MIXED GROWTH OUTLOOK OFFERS OPPORTUNITIES, CHALLENGES
May 2016 – The latest Economic Overview from Westpac suggests growth will slow in 2018 and house prices stagnate at last. What does this mean for business buyers?
After expanding by 2.5 percent over 2015, the economy is forecast to grow by 2.7 percent in 2016 and 2.6 percent in 2017, according to Westpac’s latest Quarterly Economic Overview. While those are healthy rates of growth, they mask a mixed outlook across the economy. Regions that are closely linked to the dairying sector and a number of other commodity exports are experiencing subdued growth. But at the same, the combination of low interest rates, strengthening housing markets, and strong population growth are providing a powerful boost to economic activity through other parts of the economy.
‘However, we are now in a new phase of the economic cycle,’ says Dominick Stephens, the Chief Economist of Westpac. ‘Growth is being challenged by the dairy downturn and the levelling off of the Canterbury rebuild. There are partial offsets in service sector activity, rapid population growth, and burgeoning construction activity in Auckland and a few other hotspots. But the real kicker for growth in the current phase is debt. Households have thrown caution to the wind, and a borrow-and-spend dynamic has emerged amid rising house prices.’
‘We expect the current phase will continue for another year or so. During that time we expect to see reasonable GDP growth, albeit not as strong as the heady heights reached in 2014. Meanwhile, we don’t necessarily believe that the OCR will have to fall below 2 percent during this phase, as markets are proposing.’
‘But debt-fuelled growth is not sustainable. For that matter, neither is the Canterbury rebuild or rapid population growth, both of which we expect to taper off. So we expect the New Zealand economy to enter a phase of slower GDP growth, beginning around 2018. At that time, we would expect to see interest rates and the exchange rate falling, while house prices stagnate or fall,’ Mr Stephens concludes.

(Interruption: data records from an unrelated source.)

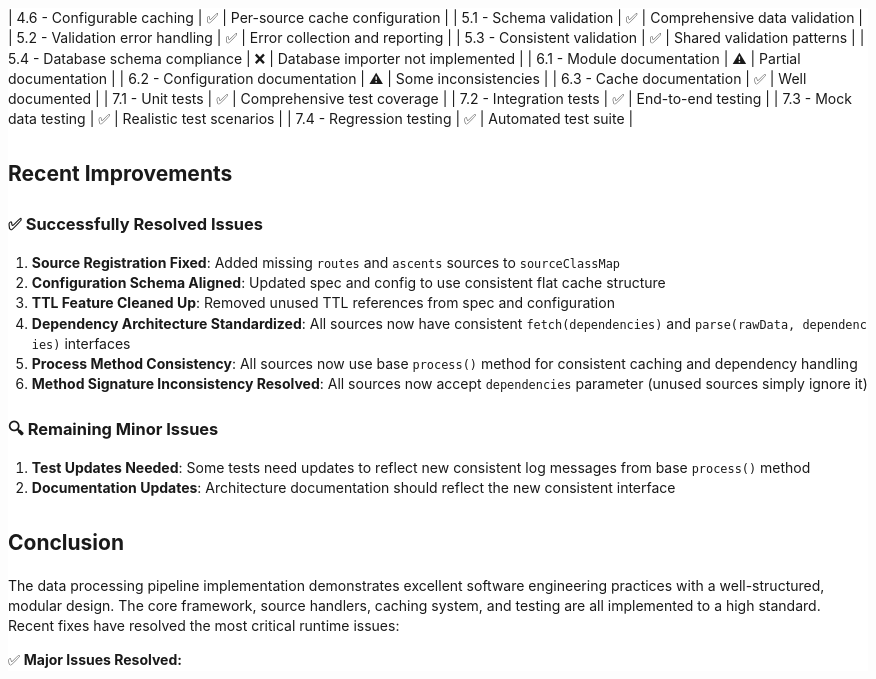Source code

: | 4.6 - Configurable caching        | ✅     | Per-source cache configuration    |
| 5.1 - Schema validation           | ✅     | Comprehensive data validation     |
| 5.2 - Validation error handling   | ✅     | Error collection and reporting    |
| 5.3 - Consistent validation       | ✅     | Shared validation patterns        |
| 5.4 - Database schema compliance  | ❌     | Database importer not implemented |
| 6.1 - Module documentation        | ⚠️     | Partial documentation             |
| 6.2 - Configuration documentation | ⚠️     | Some inconsistencies              |
| 6.3 - Cache documentation         | ✅     | Well documented                   |
| 7.1 - Unit tests                  | ✅     | Comprehensive test coverage       |
| 7.2 - Integration tests           | ✅     | End-to-end testing                |
| 7.3 - Mock data testing           | ✅     | Realistic test scenarios          |
| 7.4 - Regression testing          | ✅     | Automated test suite              |

## Recent Improvements

### ✅ **Successfully Resolved Issues**

1. **Source Registration Fixed**: Added missing `routes` and `ascents` sources to `sourceClassMap`
2. **Configuration Schema Aligned**: Updated spec and config to use consistent flat cache structure
3. **TTL Feature Cleaned Up**: Removed unused TTL references from spec and configuration
4. **Dependency Architecture Standardized**: All sources now have consistent `fetch(dependencies)` and `parse(rawData, dependencies)` interfaces
5. **Process Method Consistency**: All sources now use base `process()` method for consistent caching and dependency handling
6. **Method Signature Inconsistency Resolved**: All sources now accept `dependencies` parameter (unused sources simply ignore it)

### 🔍 **Remaining Minor Issues**

1. **Test Updates Needed**: Some tests need updates to reflect new consistent log messages from base `process()` method
2. **Documentation Updates**: Architecture documentation should reflect the new consistent interface

## Conclusion

The data processing pipeline implementation demonstrates excellent software engineering practices with a well-structured, modular design. The core framework, source handlers, caching system, and testing are all implemented to a high standard. Recent fixes have resolved the most critical runtime issues:

✅ **Major Issues Resolved:**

For potential franchisees, the prospect of falling property prices at last may mean that it is worth considering business opportunities in the near future before other investors enter the market. However, as always, care must be taken to choose not just the right industry, but the right opportunity within that industry and the right region for your new business.
It’s also important to take financial advice so that you don’t overstretch yourself by borrowing too much while rates are low and high property prices offer increased equity.